La norma ammette una deroga alle modalità di esame dei valutatori “esperti”, quelli cioè con comprovata ed elevata qualificazione in grado di documentare almeno 10 anni di esperienza professionale o di insegnamento di discipline estimative. Questi candidati potranno svolgere un esame “ridotto”, costituito dalla valutazione del curriculum vitae (e relativa documentazione allegata) e dall’analisi di attività estimative effettuate e documentate (perizie).

In merito alla descrizione dell’esame, però, la norma è molto generica: non definisce i tempi delle prove né le modalità di attribuzione dei punteggi, quindi ogni organismo di certificazione può definire un proprio schema di certificazione e sarà dunque fondamentale il ruolo di Accredia nel verificare che i diversi schemi siano il più possibile allineati. È molto probabile che, come già fatto per altri profili professionali oggetto di norme Uni, verrà pubblicata una “prassi di riferimento” (PdR), redatta da Uni stesso in collaborazione con le parti interessate, che colmerà questa lacuna definendo nel dettaglio tutti gli aspetti delle prove di esame, inclusi i requisiti della commissione di esame e la durata della certificazione.

Una volta superato l’esame e ottenuto il certificato, per mantenerlo nel tempo è richiesta una formazione continua di almeno 60 crediti formativi da acquisire in un triennio (sono validi anche quelli rilasciati per il mantenimento dell’iscrizione agli ordini professionali ai sensi del Dpr 137/2012). Probabilmente la norma ha volutamente stabilito un limite triennale anziché annuo, in considerazione del fatto che gli eventi formativi specialistici sono rari e spesso di durata consistente. In merito all’aggiornamento professionale la norma Uni descrive nell’allegato “C” (normativo e quindi vincolante per la certificazione) le attività formative richieste e attribuisce il corrispondente valore dei crediti formativi.

Le prospettive di mercato

La mancata applicazione degli standard valutativi internazionali è purtroppo all’ordine del giorno in moltissime perizie. Fra i difetti più diffusi: l’impossibilità per chi legge l’elaborato di ricostruire il percorso di stima e l’utilizzo automatico dei “borsini immobiliari” anziché la rilevazione di specifici immobili comparabili. Questi difetti possono concernere non solo le valutazioni effettuate a fini creditizi, ma ancor più spesso quelle svolte per conto dei tribunali o in ambito aziendale (cessioni, fusioni e trasformazioni, aggiornamento dei bilanci, etc.).

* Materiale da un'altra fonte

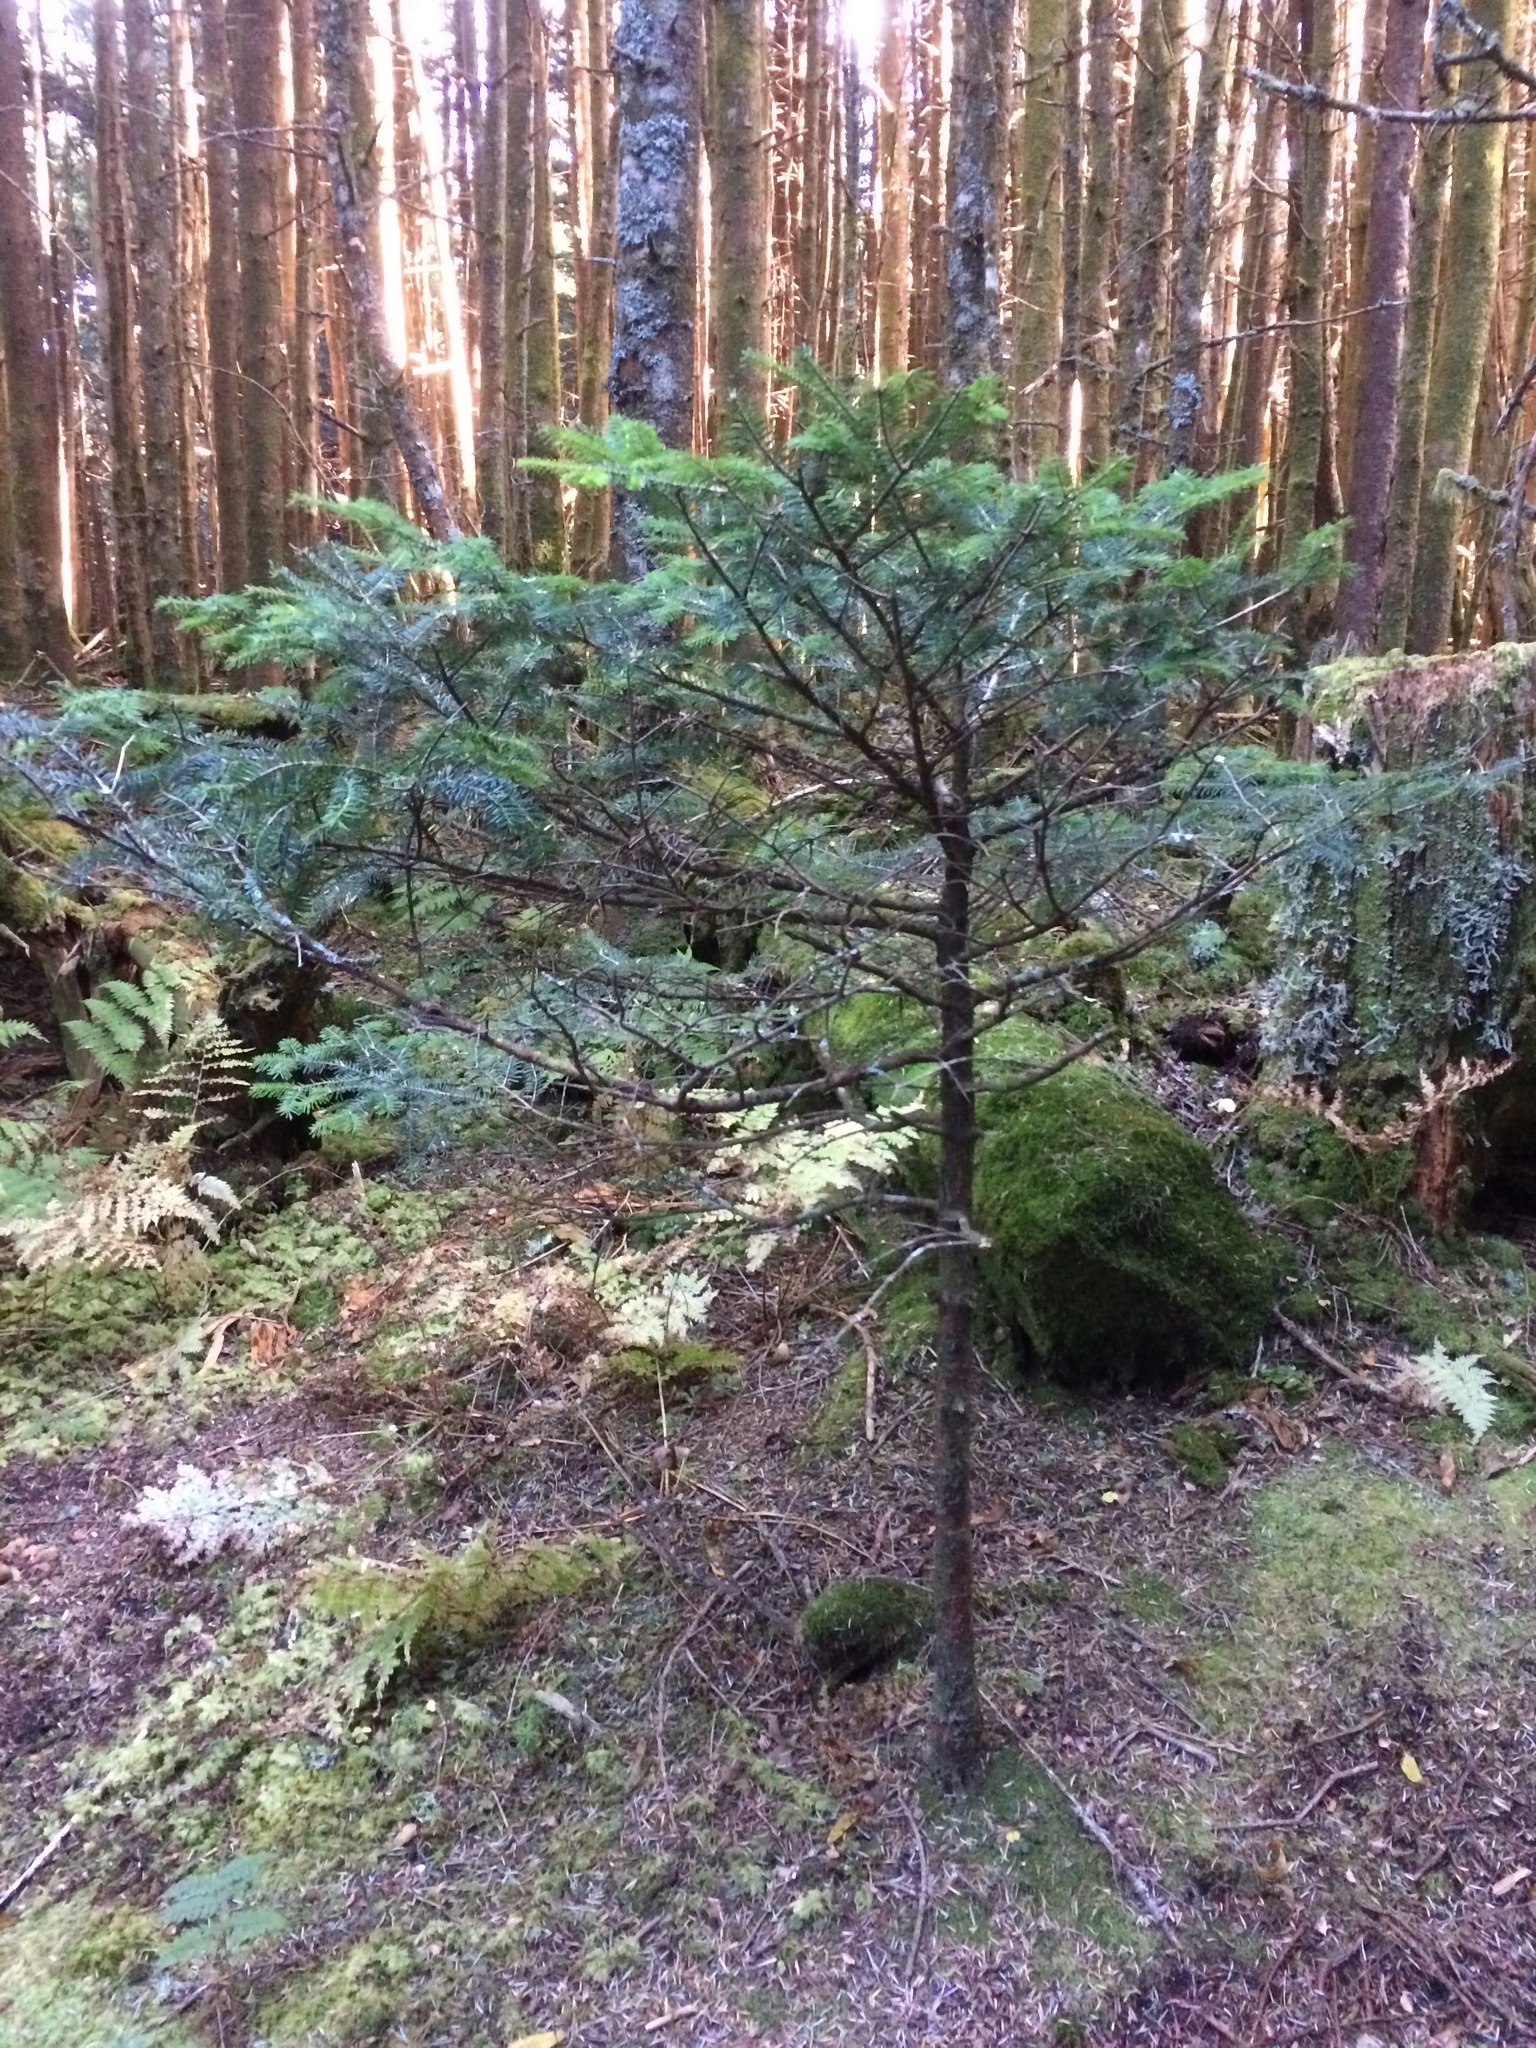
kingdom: Plantae
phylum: Tracheophyta
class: Pinopsida
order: Pinales
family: Pinaceae
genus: Abies
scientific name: Abies fraseri
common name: Fraser fir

Quando un processo erroneo si riverbera anche sull’ammontare della stima le conseguenze sono palesi: garanzie che diventano insufficienti, aste giudiziarie che si ripetono per anni fino all’ennesimo ribasso, contenziosi e controversie. Perciò è importante che il professionista operi secondo le migliori tecniche disponibili e secondo le più recenti disposizioni normative e legislative.

Talvolta l’evoluzione di un’attività professionale giunge a un punto cruciale. Sono i periodi di svolta, nei quali sussiste ancora un’offerta tradizionale (spesso dequalificata) che, potendo contare su una domanda “storica”, reputa non convenienti i costi e l’impegno per adeguarsi ai nuovi modelli. Altri operatori, però, intraprendono la scelta opposta e, nel giro di pochi anni, vanno a modificare la struttura dell’offerta.

I valutatori immobiliari si trovano oggi a questo stesso bivio: da un lato, continuare nel solco di un antico mestiere; dall’altro, cogliere i prodromi del cambiamento e compiere il “salto”. Quale delle due opzioni risulterà vincente potrà dirlo solo il mercato: dipenderà dalla cultura della domanda. Se si valutano singoli alloggi per piccoli proprietari privati, difficilmente sarà richiesto qualcosa di più. Ma se si opera con imprese, con istituti di credito o nell’ambito dei tribunali è probabile che i parametri stiano per cambiare. È possibile che gli operatori siano tenuti a dimostrare la correttezza della propria stima o del metodo applicato nel caso, per esempio, di contestazione di fronte a un giudice. La certificazione non è il primo passo, né il punto di arrivo, ma è un momento importante, in un processo di crescita professionale orientato al futuro.